En çok gıdada tercih ediliyor

Bir markanın isim hakkının kullanılması olarak tanımlanan franchising, marka garantisi sağlaması ve daha önce denenmiş bir iş olması nedeniyle az riskli bir yatırım olarak görülüyor. Türk girişimciler en çok restoran ve gıda alanında franchise veren markaları tercih ediyor. Ancak son yıllarda kahve ve çay ile tekstil, otomotiv, emlak ve hizmet sektöründe de franchise talepleri artmaya başladı. Franchise bedelleri ortalama 10 bin ile 50 bin dolar arasında, mağaza yatırımı da 20 bin TL ile 150 bin TL arasında değişiyor. Bunun yanında marka bedeli istemeyen, sadece mağaza yatırımını kabul eden firmalar da bulunuyor.
Son dönemde özellikle Diyarbakır'ın burmalı kadayıfı, Kayseri'nin örme kilimi, Isparta'nın gülü gibi Türkiye'nin farklı renklerini marka haline getirmeye çalıştıklarına dikkat çeken Aydın, franchise yöntemiyle bu ürünleri önce ulusal sonra da uluslararası boyuta taşımayı hedeflediklerini söylüyor.

Zengin gençler sektöre giriyor
Franchise & More Genel Müdürü Osman Bilge de insanların son umut olarak markalı işlere yöneldiğini vurgulayarak, piyasada genel bir durgunluk olmasına rağmen franchise almak isteyen girişimci sayısının hızla arttığına dikkat çekiyor.
Bilge, son dönemde özellikle, ailesinin maddi durumu iyi olan ancak kriz nedeniyle iş bulmakta sıkıntı yaşayan gençlerin franchise alarak kendi işlerini kurduklarını anlatıyor.
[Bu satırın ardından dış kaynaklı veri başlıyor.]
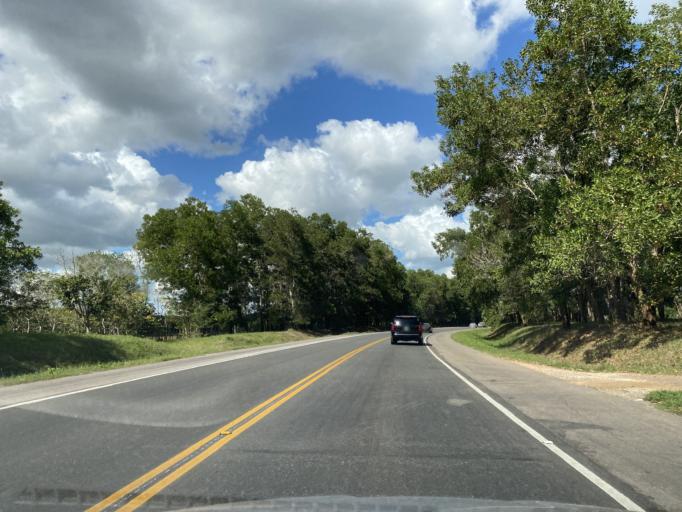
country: DO
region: Monte Plata
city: Monte Plata
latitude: 18.7491
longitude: -69.7660
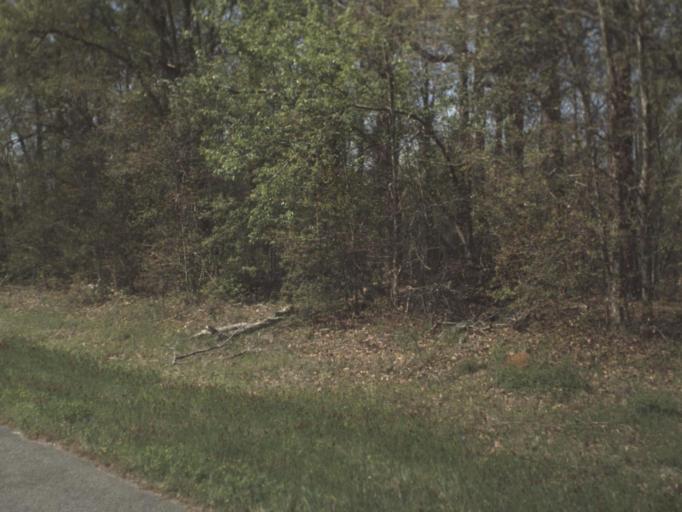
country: US
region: Florida
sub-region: Washington County
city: Chipley
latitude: 30.8345
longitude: -85.5029
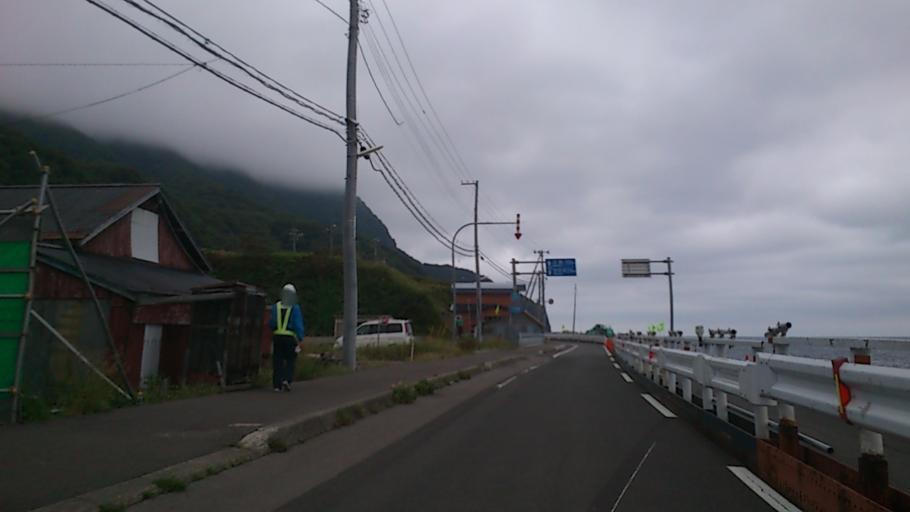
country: JP
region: Hokkaido
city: Iwanai
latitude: 42.6751
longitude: 139.8906
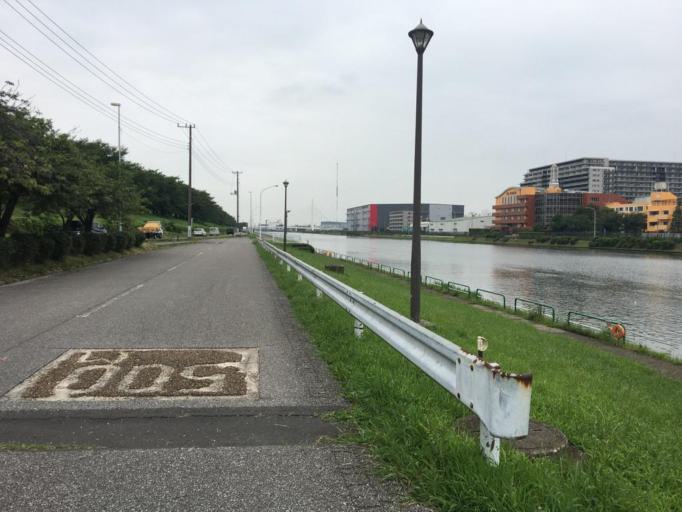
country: JP
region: Saitama
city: Shimotoda
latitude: 35.8025
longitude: 139.6717
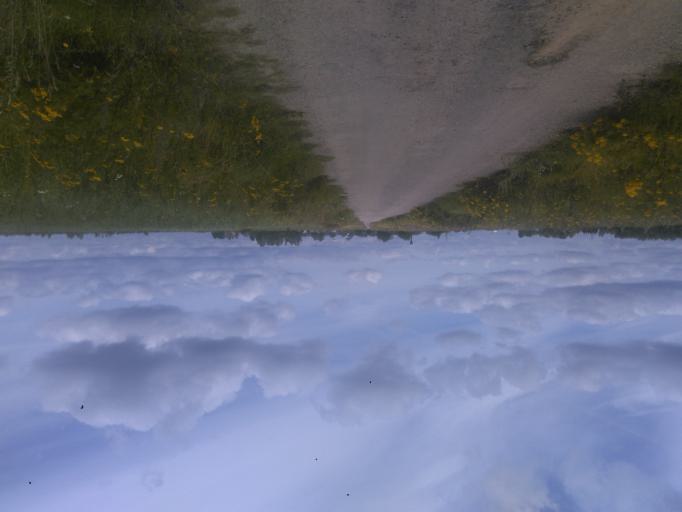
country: RU
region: Moskovskaya
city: Solnechnogorsk
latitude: 56.1408
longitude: 36.9280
Bilge, "Franchise sektörü son 3 yılda yüzde 25 gibi bir büyüme yakaladı. Hem marka hem de bayi sayısı arttı. Bu kriz dönemi pekçok firma için belirleyici olacak. Geçtiğimiz 2 yılın köpüğü alınıyor. Marka olmayan 1-2 yer açanlar kapanırken, iyi olan zincirler ayakta kalacak. Krizin ardından ortaya pırıl pırıl markalar çıkacak" şeklinde konuşuyor.
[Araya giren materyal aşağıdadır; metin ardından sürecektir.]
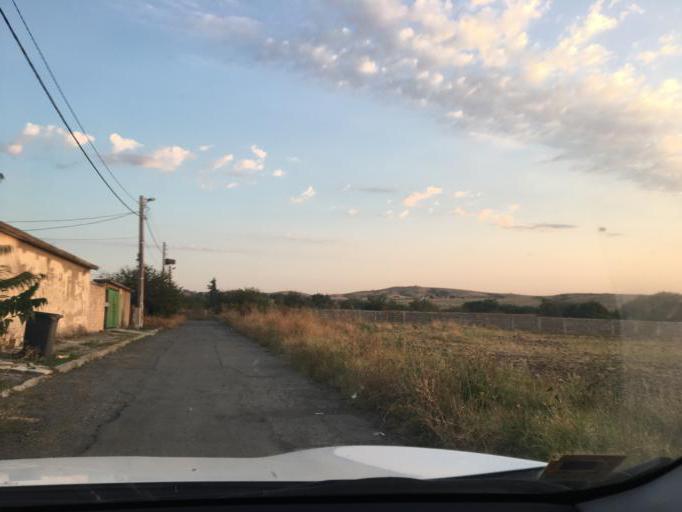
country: BG
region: Burgas
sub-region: Obshtina Burgas
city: Burgas
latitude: 42.6104
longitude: 27.4974
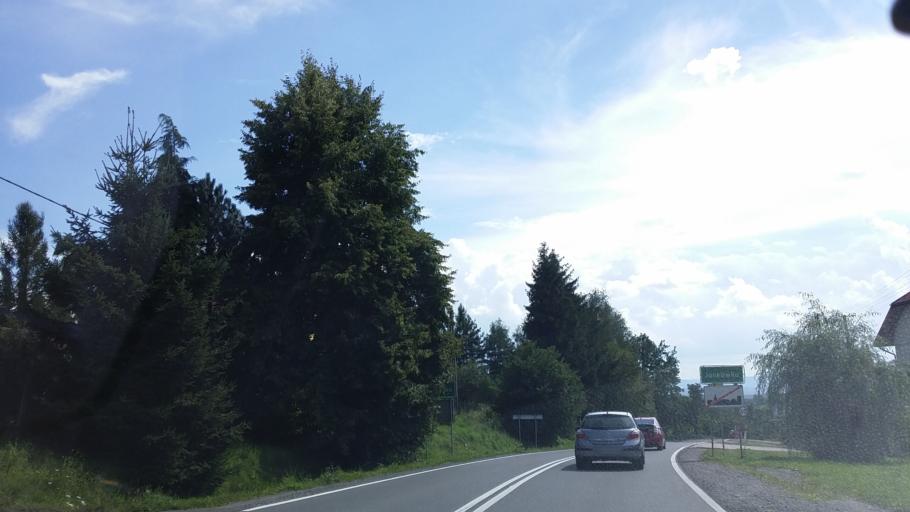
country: PL
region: Lesser Poland Voivodeship
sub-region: Powiat wielicki
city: Pawlikowice
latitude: 49.9351
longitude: 20.0629
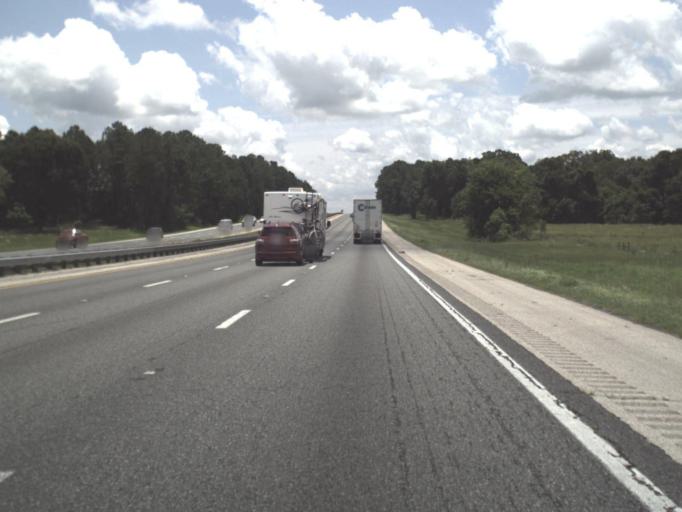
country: US
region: Florida
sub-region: Alachua County
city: High Springs
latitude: 29.8532
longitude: -82.5363
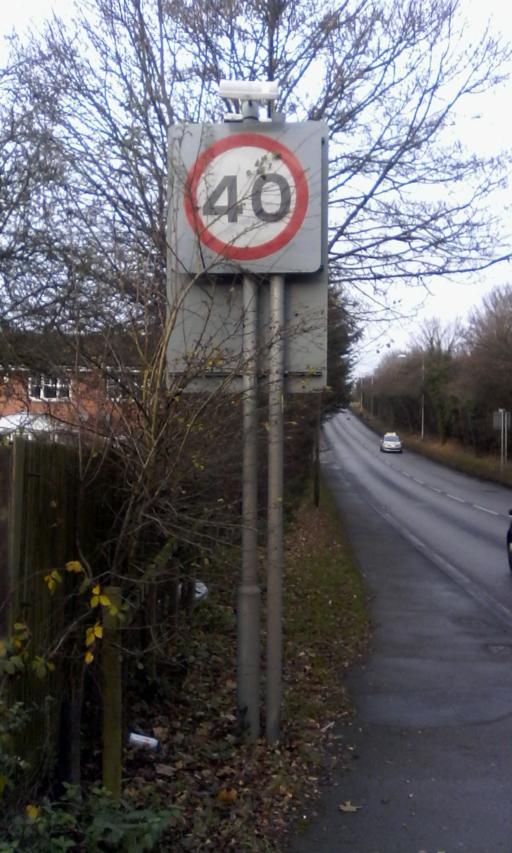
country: GB
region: England
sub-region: Nottinghamshire
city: Arnold
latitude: 52.9823
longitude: -1.0893
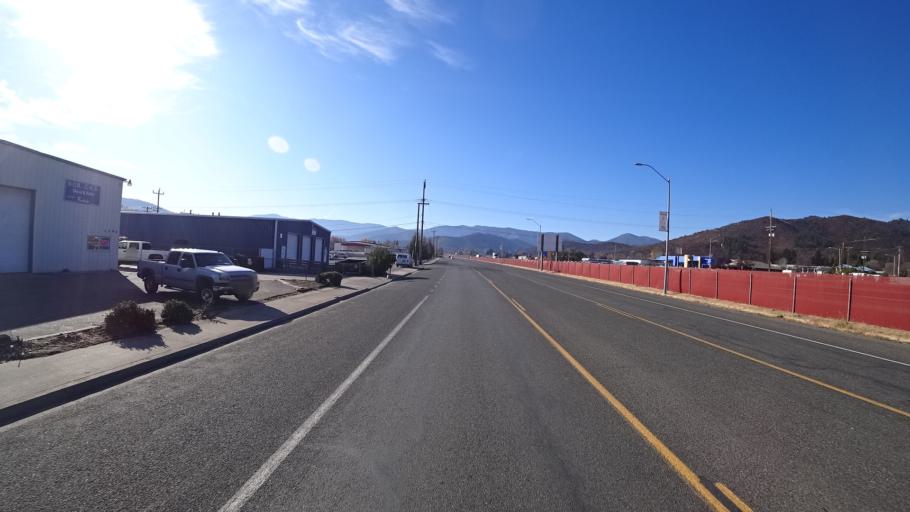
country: US
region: California
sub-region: Siskiyou County
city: Yreka
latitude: 41.7123
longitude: -122.6406
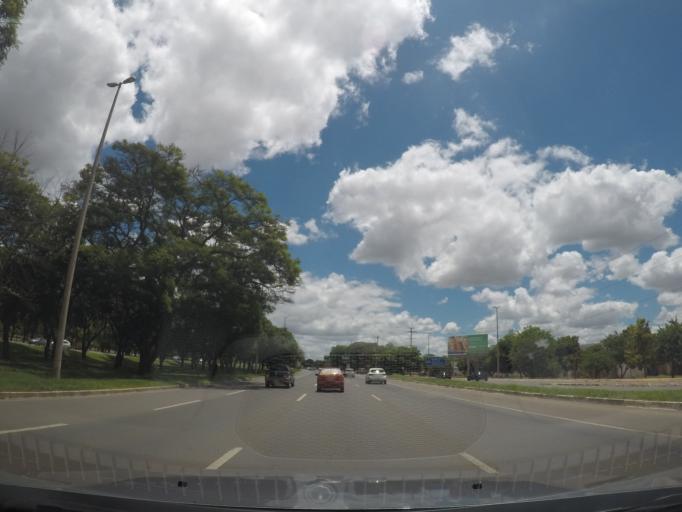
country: BR
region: Federal District
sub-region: Brasilia
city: Brasilia
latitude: -15.8034
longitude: -47.9475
Yeni girişimcilerden bazı örnekler

Shorba: Bolulu Ebru Omurcalı, yaklaşık 5 yıl önce hobisini işe dönüştürerek, Shorba markasıyla çorba restoranları açmaya başlamış. Anneannesinden öğrendiği çorbalara dünya çorbalarını ekleyen Omurcalı, 2003'de Ataşehir'de açtığı restoranın büyük ilgi görmesi üzerine franchise sistemiyle büyümeye karar vermiş. Shorba'nın bugün, Ataşehir, Şaşkınbakkal ve Tepe Nautilus ve Bahariye'de şubeleri var. Son 2 aydır şube açmak isteyenlerden ciddi bir talep geldiğini belirten Omurcalı, "Bizden franchising almak isteyenlerin büyük bölümü gıda sektörü profesyonelleri. Ancak tekstil ve otomotivde çalışan üst düzey yöneticilerden bayilik almak isteyenler de oldu" diyor. Restoran ve corner olmak üzere 2 farklı franchising seçeneği olan markanın, yatırım bedeli 45 bin ile 100 bin TL arasında değişiyor.
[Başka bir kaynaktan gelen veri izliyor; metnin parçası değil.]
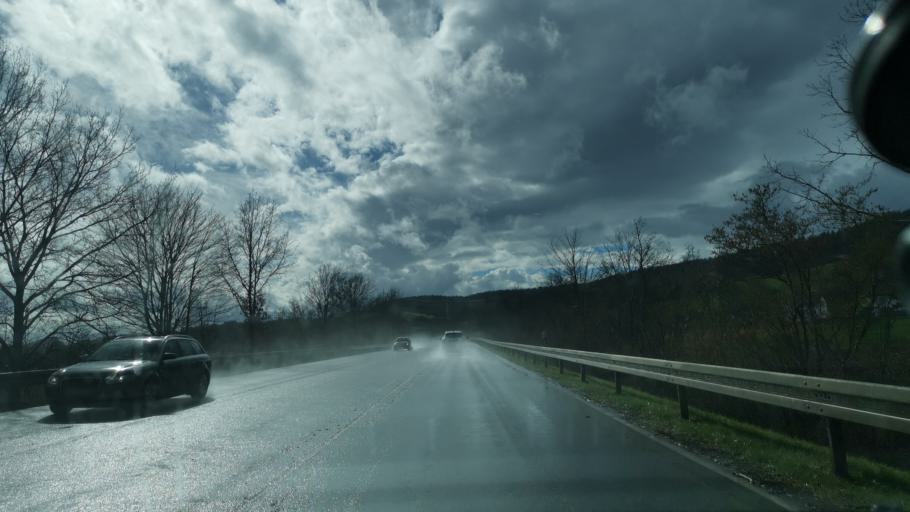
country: DE
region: Hesse
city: Breitenbach
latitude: 50.9467
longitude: 9.7766
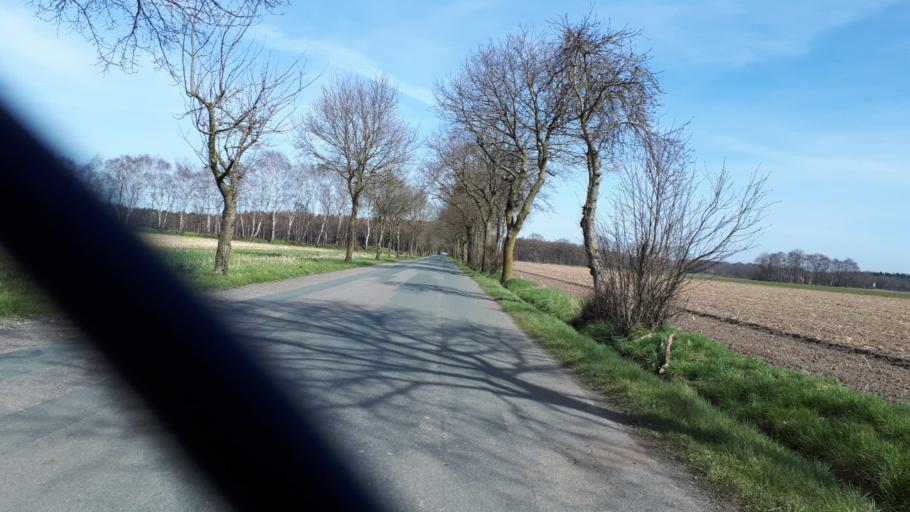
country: DE
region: Lower Saxony
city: Cloppenburg
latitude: 52.8800
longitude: 8.0009
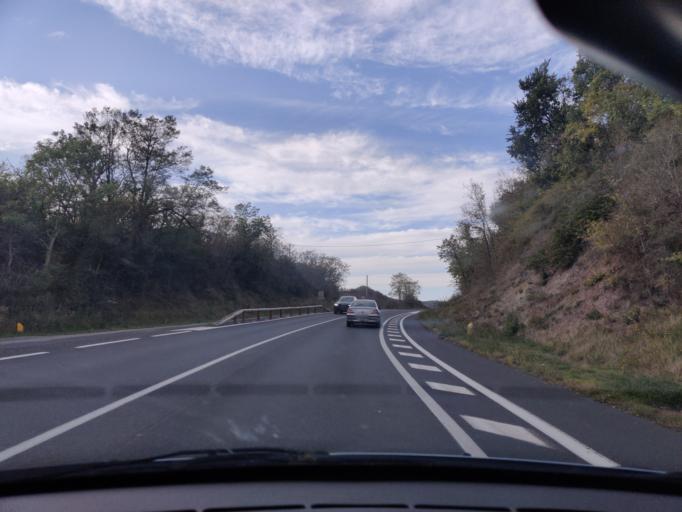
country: FR
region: Auvergne
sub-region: Departement du Puy-de-Dome
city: Mozac
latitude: 45.9078
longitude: 3.0864
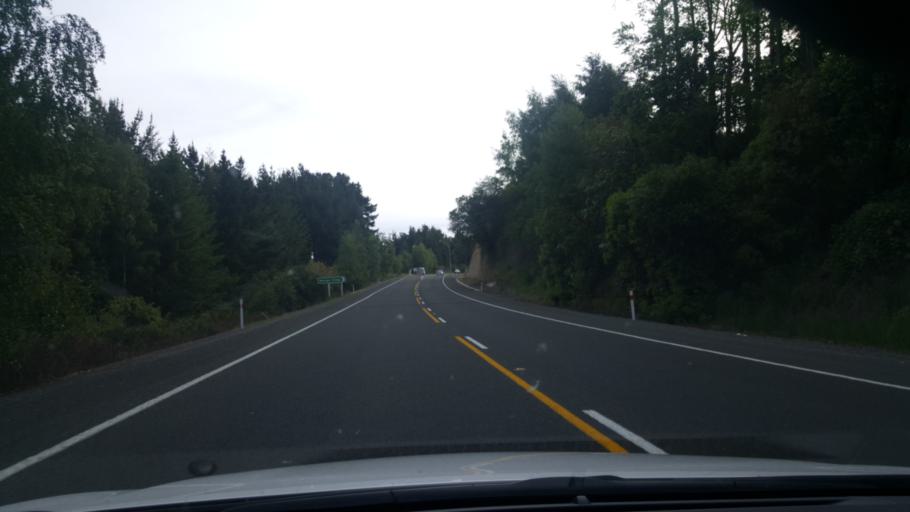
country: NZ
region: Waikato
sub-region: Taupo District
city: Taupo
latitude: -38.6192
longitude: 176.1085
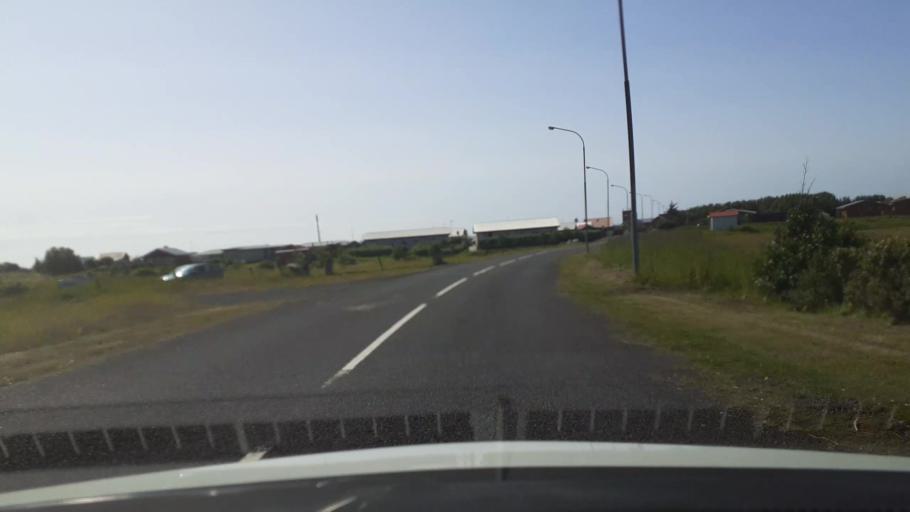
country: IS
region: South
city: Selfoss
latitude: 63.8398
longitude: -21.0550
Neşve Çay ve Kahve Evi: Şerif Başaran ve Şaban Emeklioğlu isimli 2 girişimci Neşve'yi Kayseri'de kurmuş. Neşve'nin ilk 3 ayda 14 bayilik talebi aldığına dikkat çeken Emeklioğlu, şubat ayında başlattıkları 'Herkesin Hayalinde Bir Cafe Açmak Vardır' kampanyasıyla 1 ayda 9 tane talep geldiğine dikkat çekiyor. Bursa'da bir şubenin açılış çalışmalarının sürdüğünü anlatan Emeklioğlu, başta İstanbul, Ankara ve İzmir gibi ana lokasyonlar olmak üzere 2009'da 7 şube açmayı planladıklarını kaydediyor. 2014 yılına kadar Türkiye'nin her şehrinde bir şube açmayı hedeflediklerini belirten Emeklioğlu, franchising giriş bedeli olarak 25 bin TL istediklerini dile getiriyor. Emeklioğlu, en çok inşaat sektöründen franchise talebi geldiğini anlatıyor.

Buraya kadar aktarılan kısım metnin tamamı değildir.